I originally drafted a version of this article in August, but decided not to post it because I didn’t want my blog to be political commentary. However, given the shocking election results and the epic failure of the political polling/predictive analytics industries I couldn’t resist sharing my thoughts on the matter. As a data scientist, I have been watching this election with a lot of anticipation and curiosity. Back in August, my original draft was entitled “What happens to Data Science if Trump wins?” and in it, I wrote some thoughts about what the impact would be to the data science world if Trump won. The main premise was that a Trump victory would be disruptive in how political campaigns are run and most importantly, how the analytics used to measure political campaigns would be called into question. I also thought that the value of the super-creepy targeted advertising that Facebook and other social media sites are using might get called into question. But more on that later… Lastly, I’m attempting to write this article without infusing my own political opinions into the central arguments. If I am successful, the reader will have no idea what my political views are.
Ultimately, there are two questions which need answers:
- How is it that nearly every reputable news source and polling agency incorrectly predicted the election results?
- How can data science be used to avoid repeated errors of this scale?
The first point really bears some fleshing out. It wasn’t just that everyone predicted a Clinton victory, it was that nearly every source–including the vaulted Nate Silver–predicted a massive Clinton victory.

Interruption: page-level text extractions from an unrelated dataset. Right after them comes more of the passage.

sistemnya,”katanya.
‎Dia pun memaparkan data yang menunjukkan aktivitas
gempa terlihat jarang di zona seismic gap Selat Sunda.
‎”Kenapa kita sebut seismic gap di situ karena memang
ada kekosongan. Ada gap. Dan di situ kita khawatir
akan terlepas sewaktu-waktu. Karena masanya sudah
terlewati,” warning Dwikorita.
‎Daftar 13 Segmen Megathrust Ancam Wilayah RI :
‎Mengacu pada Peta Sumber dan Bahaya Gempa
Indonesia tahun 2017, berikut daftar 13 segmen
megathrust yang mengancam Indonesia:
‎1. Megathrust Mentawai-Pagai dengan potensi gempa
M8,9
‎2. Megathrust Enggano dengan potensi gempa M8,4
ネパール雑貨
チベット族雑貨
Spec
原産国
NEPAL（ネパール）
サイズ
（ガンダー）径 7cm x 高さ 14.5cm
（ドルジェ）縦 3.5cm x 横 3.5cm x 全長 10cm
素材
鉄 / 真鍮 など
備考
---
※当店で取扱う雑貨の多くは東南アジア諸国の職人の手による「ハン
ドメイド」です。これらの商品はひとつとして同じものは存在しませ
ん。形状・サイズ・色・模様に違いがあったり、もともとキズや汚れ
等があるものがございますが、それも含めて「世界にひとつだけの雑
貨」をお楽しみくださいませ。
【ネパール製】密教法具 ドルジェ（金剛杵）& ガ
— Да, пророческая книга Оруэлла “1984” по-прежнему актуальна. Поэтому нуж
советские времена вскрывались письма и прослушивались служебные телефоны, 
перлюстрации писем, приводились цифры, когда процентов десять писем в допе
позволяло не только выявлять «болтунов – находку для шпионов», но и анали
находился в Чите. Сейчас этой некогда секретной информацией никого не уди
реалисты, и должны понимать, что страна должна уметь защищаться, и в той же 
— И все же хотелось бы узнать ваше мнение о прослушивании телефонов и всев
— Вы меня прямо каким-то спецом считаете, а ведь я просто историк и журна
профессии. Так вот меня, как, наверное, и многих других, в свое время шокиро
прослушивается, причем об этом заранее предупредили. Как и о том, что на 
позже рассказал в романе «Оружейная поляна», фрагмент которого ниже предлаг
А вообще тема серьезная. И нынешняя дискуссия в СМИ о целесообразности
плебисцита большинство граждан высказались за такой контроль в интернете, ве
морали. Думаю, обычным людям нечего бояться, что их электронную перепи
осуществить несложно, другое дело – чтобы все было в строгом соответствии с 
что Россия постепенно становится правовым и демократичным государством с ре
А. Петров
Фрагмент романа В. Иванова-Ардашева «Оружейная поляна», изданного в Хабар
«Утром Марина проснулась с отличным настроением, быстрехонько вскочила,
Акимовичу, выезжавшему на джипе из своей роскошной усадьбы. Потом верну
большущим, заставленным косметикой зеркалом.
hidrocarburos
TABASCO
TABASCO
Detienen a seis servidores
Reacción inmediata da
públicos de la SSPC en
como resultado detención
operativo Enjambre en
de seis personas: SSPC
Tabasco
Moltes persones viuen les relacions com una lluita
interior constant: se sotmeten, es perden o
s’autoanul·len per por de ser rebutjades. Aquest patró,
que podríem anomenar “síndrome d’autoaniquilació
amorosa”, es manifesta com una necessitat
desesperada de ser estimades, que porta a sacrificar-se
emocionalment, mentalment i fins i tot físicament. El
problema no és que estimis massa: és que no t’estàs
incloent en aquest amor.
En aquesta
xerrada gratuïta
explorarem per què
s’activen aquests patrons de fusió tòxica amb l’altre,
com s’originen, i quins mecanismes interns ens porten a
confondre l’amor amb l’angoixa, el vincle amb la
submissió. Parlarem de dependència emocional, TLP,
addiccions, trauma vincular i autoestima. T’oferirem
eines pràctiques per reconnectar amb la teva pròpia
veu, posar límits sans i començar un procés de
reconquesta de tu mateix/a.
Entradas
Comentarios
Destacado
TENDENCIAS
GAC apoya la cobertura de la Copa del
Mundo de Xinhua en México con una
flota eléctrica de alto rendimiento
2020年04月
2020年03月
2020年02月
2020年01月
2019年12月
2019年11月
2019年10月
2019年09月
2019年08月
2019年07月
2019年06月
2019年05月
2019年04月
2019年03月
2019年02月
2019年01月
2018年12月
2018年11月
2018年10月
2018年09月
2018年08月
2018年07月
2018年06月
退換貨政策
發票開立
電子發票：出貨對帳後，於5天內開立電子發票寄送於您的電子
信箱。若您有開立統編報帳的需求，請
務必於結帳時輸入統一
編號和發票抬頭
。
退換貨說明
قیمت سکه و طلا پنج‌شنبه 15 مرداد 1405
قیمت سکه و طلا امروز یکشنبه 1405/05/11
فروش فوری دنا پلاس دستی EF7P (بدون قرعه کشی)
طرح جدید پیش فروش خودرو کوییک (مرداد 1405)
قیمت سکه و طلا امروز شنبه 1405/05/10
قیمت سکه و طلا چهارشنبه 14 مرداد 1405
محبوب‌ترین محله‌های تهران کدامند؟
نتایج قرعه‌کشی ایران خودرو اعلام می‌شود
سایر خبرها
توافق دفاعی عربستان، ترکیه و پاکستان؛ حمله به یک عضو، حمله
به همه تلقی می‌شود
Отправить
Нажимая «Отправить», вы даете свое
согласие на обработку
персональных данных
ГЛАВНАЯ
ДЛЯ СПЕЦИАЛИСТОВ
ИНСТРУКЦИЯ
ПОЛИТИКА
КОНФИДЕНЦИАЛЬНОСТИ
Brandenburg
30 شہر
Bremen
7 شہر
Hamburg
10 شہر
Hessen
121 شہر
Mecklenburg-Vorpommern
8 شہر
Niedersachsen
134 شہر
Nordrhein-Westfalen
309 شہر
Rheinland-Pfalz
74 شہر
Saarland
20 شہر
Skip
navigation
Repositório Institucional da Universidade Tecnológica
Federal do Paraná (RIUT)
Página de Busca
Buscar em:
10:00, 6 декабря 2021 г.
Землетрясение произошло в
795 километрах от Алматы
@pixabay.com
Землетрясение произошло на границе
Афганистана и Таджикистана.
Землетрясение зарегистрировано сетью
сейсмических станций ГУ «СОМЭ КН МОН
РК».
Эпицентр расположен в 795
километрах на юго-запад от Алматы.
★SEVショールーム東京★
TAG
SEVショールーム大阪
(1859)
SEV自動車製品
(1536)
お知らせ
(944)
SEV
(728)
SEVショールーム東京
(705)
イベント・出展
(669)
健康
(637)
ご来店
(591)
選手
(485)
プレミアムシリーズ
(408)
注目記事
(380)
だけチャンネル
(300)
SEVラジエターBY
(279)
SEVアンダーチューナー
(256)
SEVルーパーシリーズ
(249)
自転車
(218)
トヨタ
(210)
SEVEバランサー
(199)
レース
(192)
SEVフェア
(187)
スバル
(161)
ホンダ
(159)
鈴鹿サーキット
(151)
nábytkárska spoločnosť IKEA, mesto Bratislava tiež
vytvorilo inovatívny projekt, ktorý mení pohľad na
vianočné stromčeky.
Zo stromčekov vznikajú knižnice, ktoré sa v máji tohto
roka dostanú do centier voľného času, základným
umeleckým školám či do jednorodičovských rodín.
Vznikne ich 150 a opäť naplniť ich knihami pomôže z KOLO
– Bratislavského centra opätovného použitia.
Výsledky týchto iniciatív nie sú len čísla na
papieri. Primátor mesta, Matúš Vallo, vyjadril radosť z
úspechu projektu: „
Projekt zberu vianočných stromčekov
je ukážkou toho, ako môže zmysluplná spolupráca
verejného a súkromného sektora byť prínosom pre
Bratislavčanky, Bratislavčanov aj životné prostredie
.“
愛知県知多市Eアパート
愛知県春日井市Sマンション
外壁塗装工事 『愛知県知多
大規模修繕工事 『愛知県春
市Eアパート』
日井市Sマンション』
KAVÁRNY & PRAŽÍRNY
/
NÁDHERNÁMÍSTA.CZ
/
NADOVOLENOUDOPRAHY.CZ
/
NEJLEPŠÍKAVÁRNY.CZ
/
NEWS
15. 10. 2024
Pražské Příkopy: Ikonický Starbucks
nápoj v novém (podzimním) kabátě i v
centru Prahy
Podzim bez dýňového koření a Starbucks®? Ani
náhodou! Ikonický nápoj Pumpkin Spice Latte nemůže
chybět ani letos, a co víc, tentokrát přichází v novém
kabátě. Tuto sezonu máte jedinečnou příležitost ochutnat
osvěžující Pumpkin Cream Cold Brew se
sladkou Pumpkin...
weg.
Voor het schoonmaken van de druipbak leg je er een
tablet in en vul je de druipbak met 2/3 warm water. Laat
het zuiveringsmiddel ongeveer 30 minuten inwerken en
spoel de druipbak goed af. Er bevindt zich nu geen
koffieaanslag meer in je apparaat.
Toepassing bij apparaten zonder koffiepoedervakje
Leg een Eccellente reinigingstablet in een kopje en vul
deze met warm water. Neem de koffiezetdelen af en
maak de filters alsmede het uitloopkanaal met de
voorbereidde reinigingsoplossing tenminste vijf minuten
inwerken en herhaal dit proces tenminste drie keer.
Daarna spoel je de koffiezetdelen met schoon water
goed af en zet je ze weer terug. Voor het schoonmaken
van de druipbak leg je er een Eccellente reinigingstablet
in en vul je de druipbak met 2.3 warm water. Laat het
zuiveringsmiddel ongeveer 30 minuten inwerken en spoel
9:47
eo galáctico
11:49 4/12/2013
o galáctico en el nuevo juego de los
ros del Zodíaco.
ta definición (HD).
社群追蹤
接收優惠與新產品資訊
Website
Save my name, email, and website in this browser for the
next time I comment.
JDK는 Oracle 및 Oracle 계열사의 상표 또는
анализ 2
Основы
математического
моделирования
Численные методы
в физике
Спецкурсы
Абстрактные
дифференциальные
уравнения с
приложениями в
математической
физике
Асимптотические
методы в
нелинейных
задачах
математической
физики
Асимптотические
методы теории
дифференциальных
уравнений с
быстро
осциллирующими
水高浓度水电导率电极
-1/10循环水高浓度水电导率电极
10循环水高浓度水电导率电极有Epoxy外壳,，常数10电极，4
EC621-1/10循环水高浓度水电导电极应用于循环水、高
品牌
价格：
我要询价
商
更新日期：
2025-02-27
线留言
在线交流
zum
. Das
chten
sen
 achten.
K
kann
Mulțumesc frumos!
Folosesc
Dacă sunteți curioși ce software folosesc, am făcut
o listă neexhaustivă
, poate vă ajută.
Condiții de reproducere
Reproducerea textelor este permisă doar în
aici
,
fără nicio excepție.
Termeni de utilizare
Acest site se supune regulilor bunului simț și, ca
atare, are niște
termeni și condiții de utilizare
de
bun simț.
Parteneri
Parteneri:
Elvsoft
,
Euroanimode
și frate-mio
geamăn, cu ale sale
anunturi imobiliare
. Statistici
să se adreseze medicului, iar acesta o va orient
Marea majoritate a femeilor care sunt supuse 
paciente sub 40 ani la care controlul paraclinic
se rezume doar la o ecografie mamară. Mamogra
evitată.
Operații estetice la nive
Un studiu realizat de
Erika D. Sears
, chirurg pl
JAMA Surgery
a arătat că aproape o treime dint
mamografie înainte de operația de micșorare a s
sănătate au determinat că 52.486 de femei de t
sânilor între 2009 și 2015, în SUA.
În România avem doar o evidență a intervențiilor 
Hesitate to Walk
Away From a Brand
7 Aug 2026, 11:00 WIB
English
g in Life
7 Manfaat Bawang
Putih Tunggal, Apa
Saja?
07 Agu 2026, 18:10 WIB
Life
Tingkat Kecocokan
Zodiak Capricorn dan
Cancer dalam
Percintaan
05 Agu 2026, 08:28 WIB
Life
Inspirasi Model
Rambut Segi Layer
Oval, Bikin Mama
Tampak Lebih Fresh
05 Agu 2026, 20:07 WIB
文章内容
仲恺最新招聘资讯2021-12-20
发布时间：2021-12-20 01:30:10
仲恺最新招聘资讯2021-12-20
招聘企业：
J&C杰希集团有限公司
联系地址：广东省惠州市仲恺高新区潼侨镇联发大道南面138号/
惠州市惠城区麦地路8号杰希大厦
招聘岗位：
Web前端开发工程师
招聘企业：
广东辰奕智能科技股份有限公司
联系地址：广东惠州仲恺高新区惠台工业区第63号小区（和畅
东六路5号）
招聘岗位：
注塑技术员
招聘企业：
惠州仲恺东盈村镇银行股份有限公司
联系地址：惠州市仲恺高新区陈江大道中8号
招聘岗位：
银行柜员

For this discussion, I will presuppose–perhaps naively–that the pollsters and other political analytic professionals are not themselves biased and are in fact trying to give an accurate prediction as possible and not allowing their own opinions about the candidates influence their analysis. With that said, I hypothesize that this election was a perfect storm of polling biases, groupthink, and poor use of data that in the end resulted in the massive failures that occurred on election day.